The MR-SAD example didn't work here, and the 4ME8 data also looks like it coud have done better. But as you can see, a lot of those jobs worked fine in a very short time: ideal for a tutorial and if you want to try multiple examples.

autoSHARP examples

It might be interesting to use one of the autoPROC examples during the tutorials: to see the combination of data processing and experimental phasing together.

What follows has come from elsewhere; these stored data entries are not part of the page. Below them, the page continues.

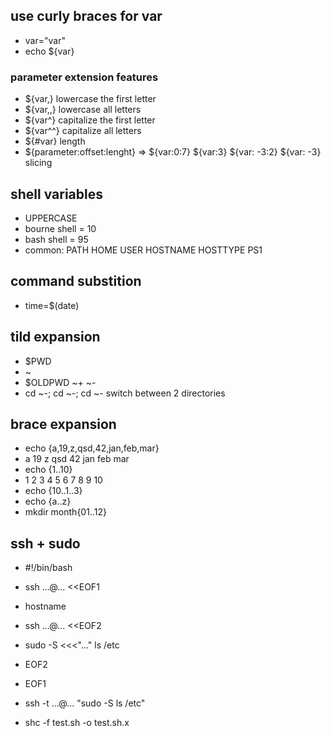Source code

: ## use curly braces for var
- var="var"
- echo ${var}
### parameter extension features
- ${var,} lowercase the first letter
- ${var,,} lowercase all letters
- ${var^} capitalize the first letter
- ${var^^} capitalize all letters
- ${#var} length
- ${parameter:offset:lenght} => ${var:0:7} ${var:3} ${var: -3:2} ${var: -3} slicing

## shell variables 
- UPPERCASE
- bourne shell = 10
- bash shell = 95
- common: PATH HOME USER HOSTNAME HOSTTYPE PS1
 
## command substition
- time=$(date)

## tild expansion
- $PWD 
- ~
- $OLDPWD ~+ ~-
- cd ~-; cd ~-; cd ~-  switch between 2 directories

## brace expansion
- echo {a,19,z,qsd,42,jan,feb,mar}
- a 19 z qsd 42 jan feb mar
- echo {1..10}
- 1 2 3 4 5 6 7 8 9 10
- echo {10..1..3}
- echo {a..z}
- mkdir month{01..12}


## ssh + sudo
- #!/bin/bash
- ssh ...@... <<EOF1
- hostname
- ssh ...@... <<EOF2 
- sudo -S <<<"..." ls /etc
- EOF2
- EOF1

- ssh -t ...@... "sudo -S ls /etc"
- shc -f test.sh -o test.sh.x

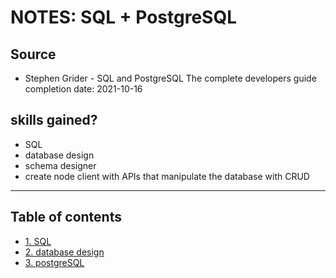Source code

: # NOTES: SQL + PostgreSQL

## Source
* Stephen Grider - SQL and PostgreSQL The complete developers guide 
completion date: 2021-10-16

## skills gained?
* SQL 
* database design
* schema designer
* create node client with APIs that manipulate the database with CRUD

---
## Table of contents

  + [1. SQL](https://github.com/swagfinger/sql_postgreSQL/blob/master/01.SQL.md)
  + [2. database design](https://github.com/swagfinger/sql_postgreSQL/blob/master/02.database_design.md)
  + [3. postgreSQL](https://github.com/swagfinger/sql_postgreSQL/blob/master/03.postgreSQL.md)

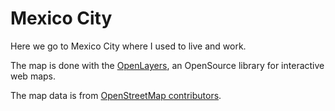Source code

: # Mexico City

Here we go to Mexico City where I used to live and work.

The map is done with the [OpenLayers](https://openlayers.org/), an OpenSource library for interactive web maps.

The map data is from [OpenStreetMap contributors](https://www.openstreetmap.org/copyright).

<script>
map.getView().animate({
  center: ol.proj.fromLonLat([-99.4238064,19.390519]),
  zoom: 10,
  duration: 3000
});
</script>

For this you could run one of the following commands:

          run_autoSHARP.sh \
              -fast -nowarp \
              -seq 1o22/1o22.pir -ha "Se" \
              -wvl 0.9778 peak -7 5 -sca 1o22_process.01/staraniso_alldata.sca \
              -d 1o22_autoSHARP.01 | tee 1o22_autoSHARP.01.lis
  • 4HPE (will run for quite some time: ~2h)
    • weak low-resolution anomalous signal
    • initially solved by molecular replacement (even though it is a Se-MET protein)
          run_autoSHARP.sh \
              -nowarp \
              -seq 4hpe/4HPE.pir -ha "Se" \
              -wvl 0.9794 peak -8 5.6 -sca 4hpe_process.01/staraniso_alldata.sca \
              -d 4hpe_autoSHARP.01 | tee 4hpe_autoSHARP.01.lis
  • 4J8P (~7 min)
    • 1 Met in 159 residues
    • originally solved with autoSHARP (SHELXC/D and SHARP)
          run_autoSHARP.sh \
              -fast -nowarp \
              -seq 4j8p/4J8P.pir -ha "Se" \
              -wvl 0.97858 peak -8 6 -sca 4j8p_process.01/staraniso_alldata.sca \
              -d 4j8p_autoSHARP.01 | tee 4j8p_autoSHARP.01.lis
  • 7JIW (~ 14min)
    • this was initially not solved by Zn-SAD, but rather via molecular replacement
    • but the Zn signal should be strong enough to be used for experimental phasing
    • we'll have to guess the number of Zn sites per chain to some extent ...
          run_autoSHARP.sh \
              -fast -nowarp \
              -seq 7jiw/7JIW.seq -ha "Zn" -nsit 2 \
              -wvl 0.9778 hrem  -sca 7jiw_process.01/staraniso_alldata.sca \
              -d 7jiw_autoSHARP.01 | tee 7jiw_autoSHARP.01.lis

BUSTER

We could do something in relation to refinement, restraint dictionaries, ligand fitting, screening campaigns etc if needed. In the meantime, check out the BUSTER wiki for details and examples.